Better known as “Cocina Criolla”, puerto rican cuisine has a a lot of influence from Spain and other Latin American cuisines. The flavour profile consists of spices such as sofrito, adobo , cilantro, bay leaf, “culantro” (10 times the flavour of cilantro), oregano, garlic, achiote ( annatto), pique, among many others. Pork, plantains, rice & beans are the typical ingredients used in everyday cooking. Being a US territory since the Treaty of Paris in 1916, the mainland has influenced Puerto Rico in many ways, including in the food. As of 2012 it is believed that more than 5 million Puerto Ricans live in the US vs. 4 million living in Puerto Rico. Every year more people are leaving the Island in search of a better economic life in the United States. A huge way the US has influenced the cuisine in Puerto Rico has to do with the way puerto rican fry their food. Originally, olive oil was used for frying and cooking, but after the treaty it became very expensive to import the olive oil from Spain. That is when they were introduced to lard that could be produced locally. Shortly after that, corn oil produced in the US took the place of the lard. Oil is used constantly, specially in street food, such as “alcapurria” (fritter made out of a plantain batter stuffed with meat) and “bacalaitos” (cod fish fritters). Other ingredients from the US quickly made their way to puerto rican cuisines, such as: bacon turkey, and soda crackers.

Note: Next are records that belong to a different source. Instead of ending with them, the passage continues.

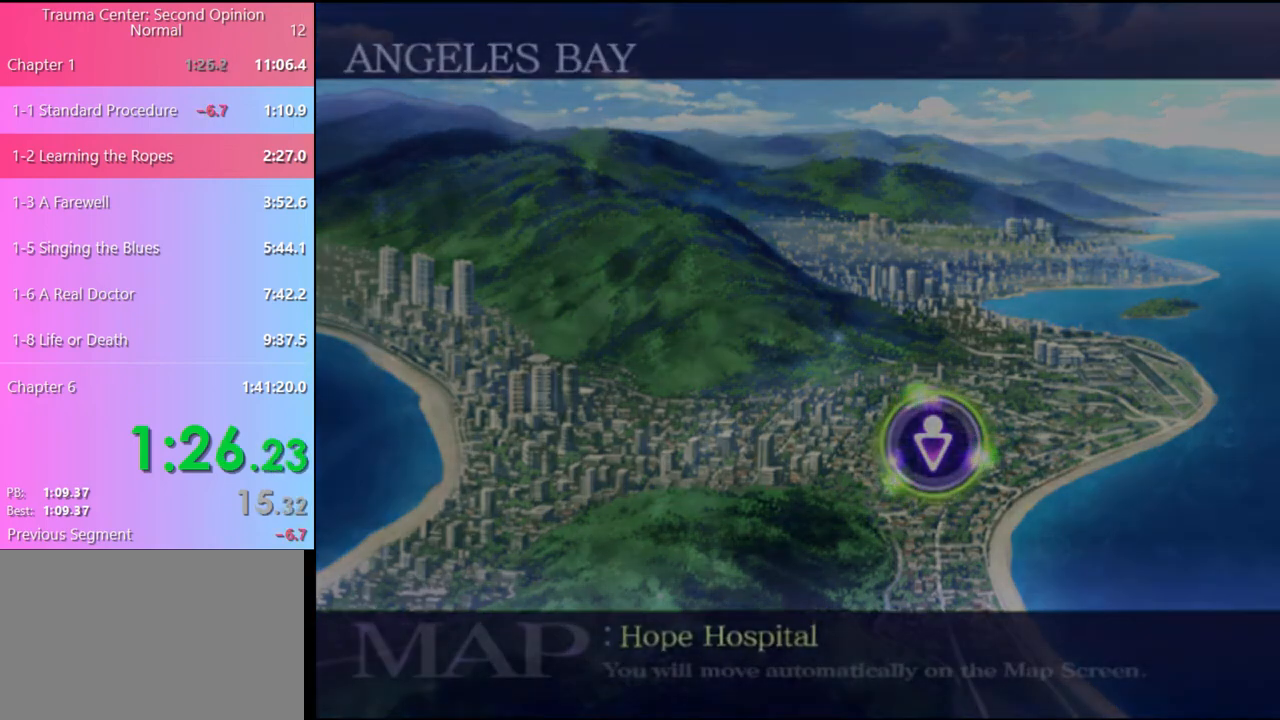
{"keys": [], "mouse": [], "events": [[33, "mouse_left", "up"], [100, "mouse_left", "down"], [167, "mouse_left", "up"], [233, "mouse_left", "down"], [300, "mouse_left", "up"], [433, "mouse_left", "down"], [500, "mouse_left", "up"]]}
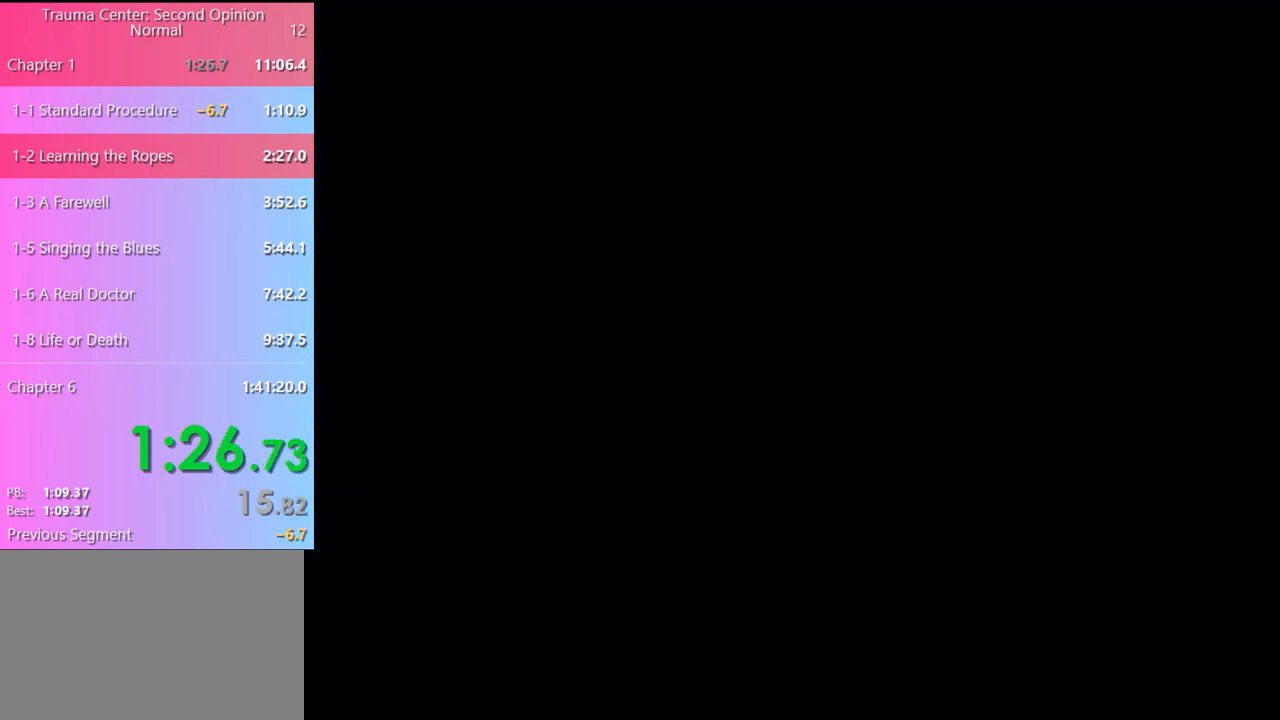
{"keys": [], "mouse": [], "events": [[67, "mouse_left", "down"], [133, "mouse_left", "up"], [233, "mouse_left", "down"], [300, "mouse_left", "up"], [367, "mouse_left", "down"], [467, "mouse_left", "up"]]}
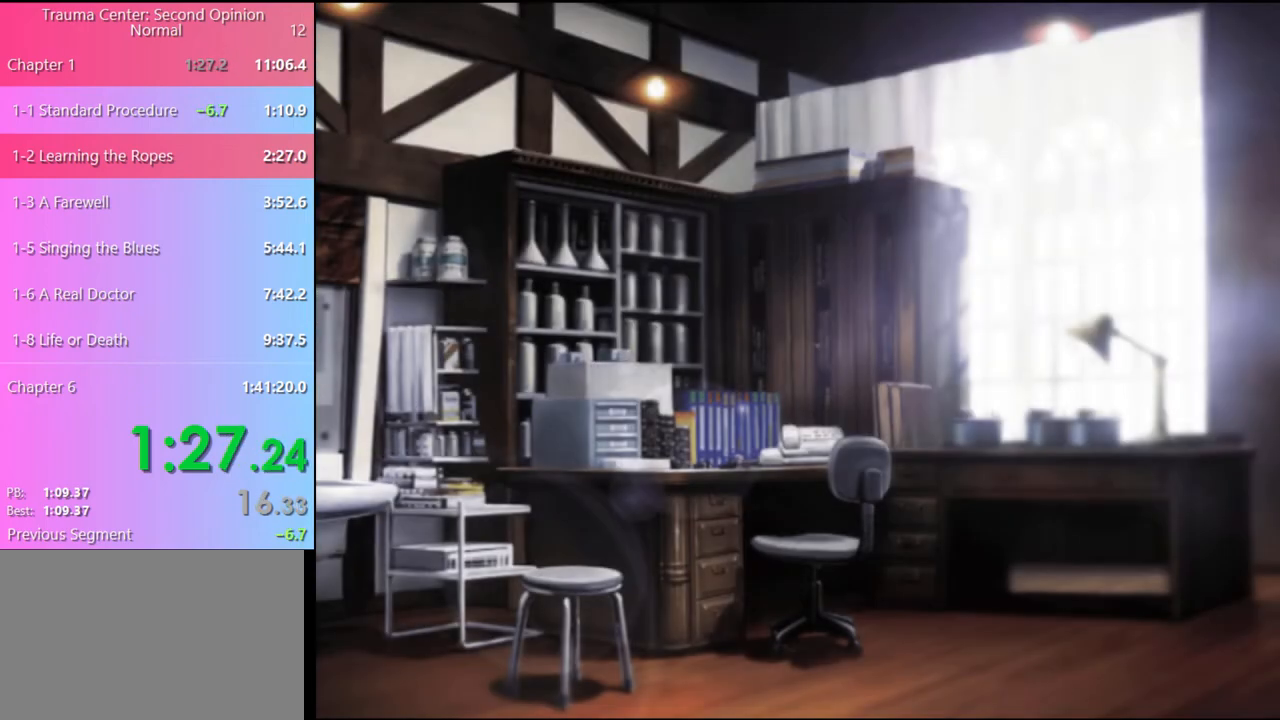
{"keys": [], "mouse": ["left"], "events": [[33, "mouse_left", "down"], [133, "mouse_left", "up"], [200, "mouse_left", "down"], [267, "mouse_left", "up"], [333, "mouse_left", "down"], [433, "mouse_left", "up"], [500, "mouse_left", "down"]]}
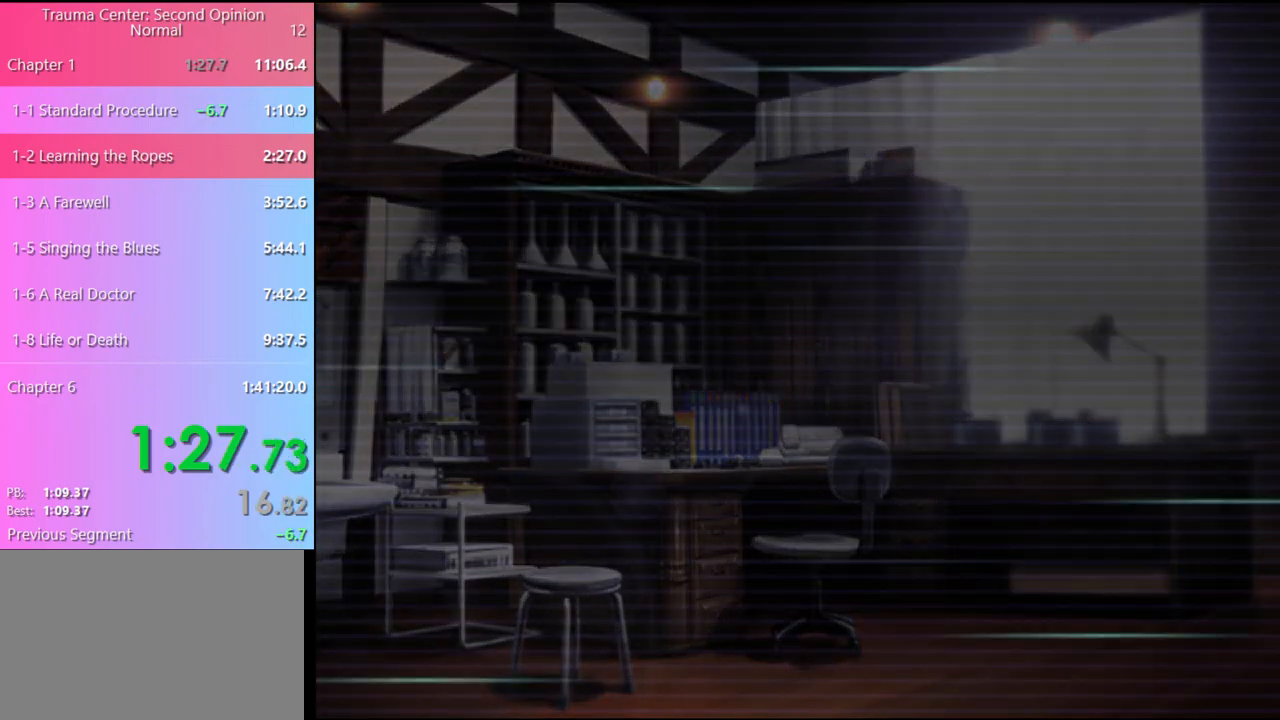
{"keys": [], "mouse": ["left"], "events": [[67, "mouse_left", "up"], [167, "mouse_left", "down"], [233, "mouse_left", "up"], [300, "mouse_left", "down"], [367, "mouse_left", "up"], [467, "mouse_left", "down"]]}
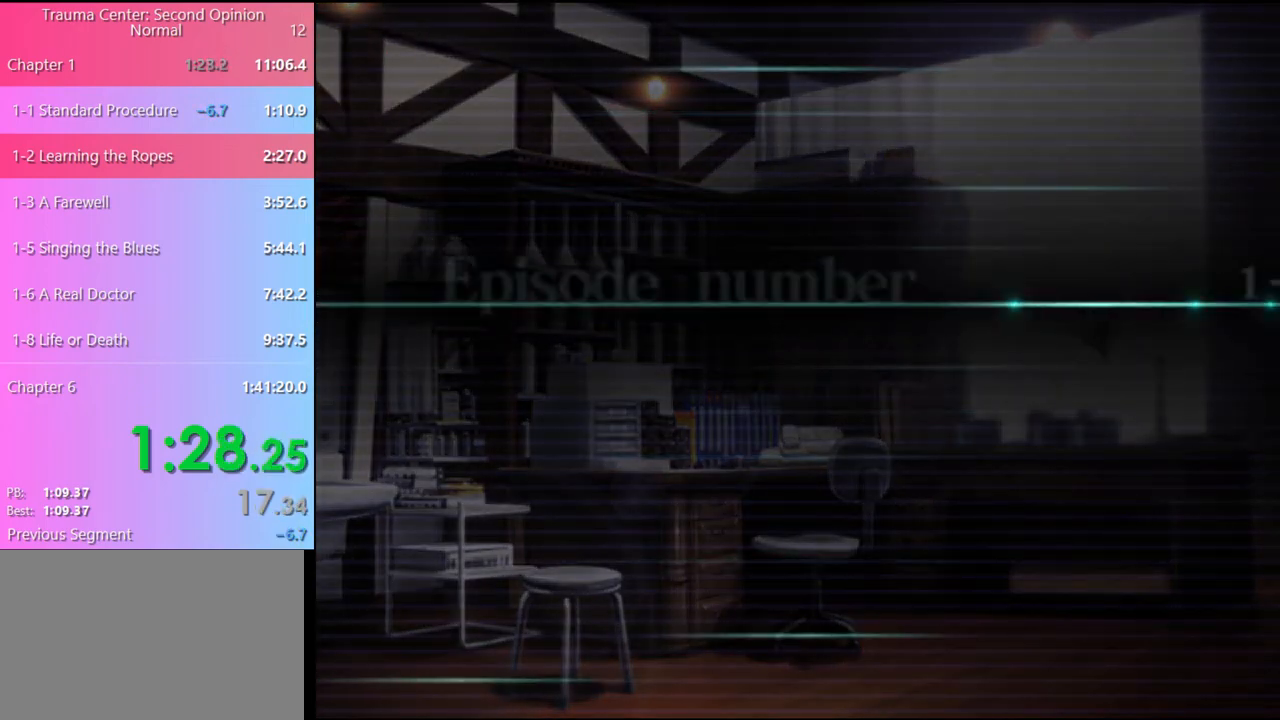
{"keys": [], "mouse": [], "events": [[33, "mouse_left", "up"], [100, "mouse_left", "down"], [200, "mouse_left", "up"], [267, "mouse_left", "down"], [367, "mouse_left", "up"], [433, "mouse_left", "down"], [500, "mouse_left", "up"]]}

Growing up in Puerto Rico, food has always been a huge part of my life. Cooking and food is taken very serious in the small Island. So many spices are used in the cooking process that it is hard to find any other cuisine in comparison. The way that the food in Puerto Rico differs from other latin american cuisines such as, cuban and dominican, is in the flavour. We use a lot more spices and many dishes are cook with a “sofrito” base. “Sofrito” is a blend typically made with different types of peppers, onion, garlic, cilantro, adobo, oregano, and achiote. A pot of beans is going to have a lot more flavour when cooked in a puerto rican home, because the “sofrito” will be used as a base.
At home my mom cooks every day, usually typical puerto rican dishes. We eat rice & beans at least twice a week, usually with “bistec encebollado” (beef steak that has been pounded until very thin, seasoned with adobo and cooked in oil with onions) and “tostones” (green plantain smashed and fried twice). My mother is a really good cook, but one of my favorite dishes that she makes is “arroz con salchicas”. This dish consists of rice mixed and can vienna sausage that it all has been cooked together with broth, sofrito and other spices.
After I moved to the United States about 5 years ago, it has been really hard to find food that compares to the food from back home. So, I am always looking forward to Christmas season when I get the chance to visit the Puerto Rico, eat, and celebrate the season. One of the best parts about visiting the Island during the Christmas season is the food. People eat and drink like there is no tomorrow, everyday! From “lechon” (pork), “arroz con gandules” (rice with pigeon peas), “pasteles” (masa made typically from plantains and it is stuffed with stewed meat), among many other things. During the vacation time families and friends host gatherings at their homes that mainly consist of really good food and local rum. My mom has been hosting Christmas Eve at our house for more than 23 years, and it is my favorite day of the year. I get to spend time with my family and our closests friends. But I also get to eat the most typical puerto rican food.
There are many things that make puerto rican cuisine unique, from many different ingredients, spices, and dishes. It is really hard to say what is my favorite thing to eat as a puerto rican. But, I have to say that my ultimate dish is the “Mofongo”, I constantly crave it and one bite takes me all the way back home with my family. “Mofongo” is an authentic puerto rican dish made from green plantains, sometimes it is made out of yuca or ripe plantain. In Puerto Rico you can also find a “trifongo” which is made from green and ripe plantains, and yuca combined. The classic “mofongo” is made frying the green plantain then smashing it in a “pilon’ (a wooden bowl), with oil, garlic and “chicharron” (pork skin). The consistency of the “mofongo” is crispy in the outside and dense in the inside. It goes great with steak, chicken, shrimp, basically any protein. My favorite way to eat it is with “chicharrones de pollo” (fried chicken chunks). Everytime I go back home, this dish is the first thing I eat. I sometimes make it at my house, but nothing tastes as good as my mother food!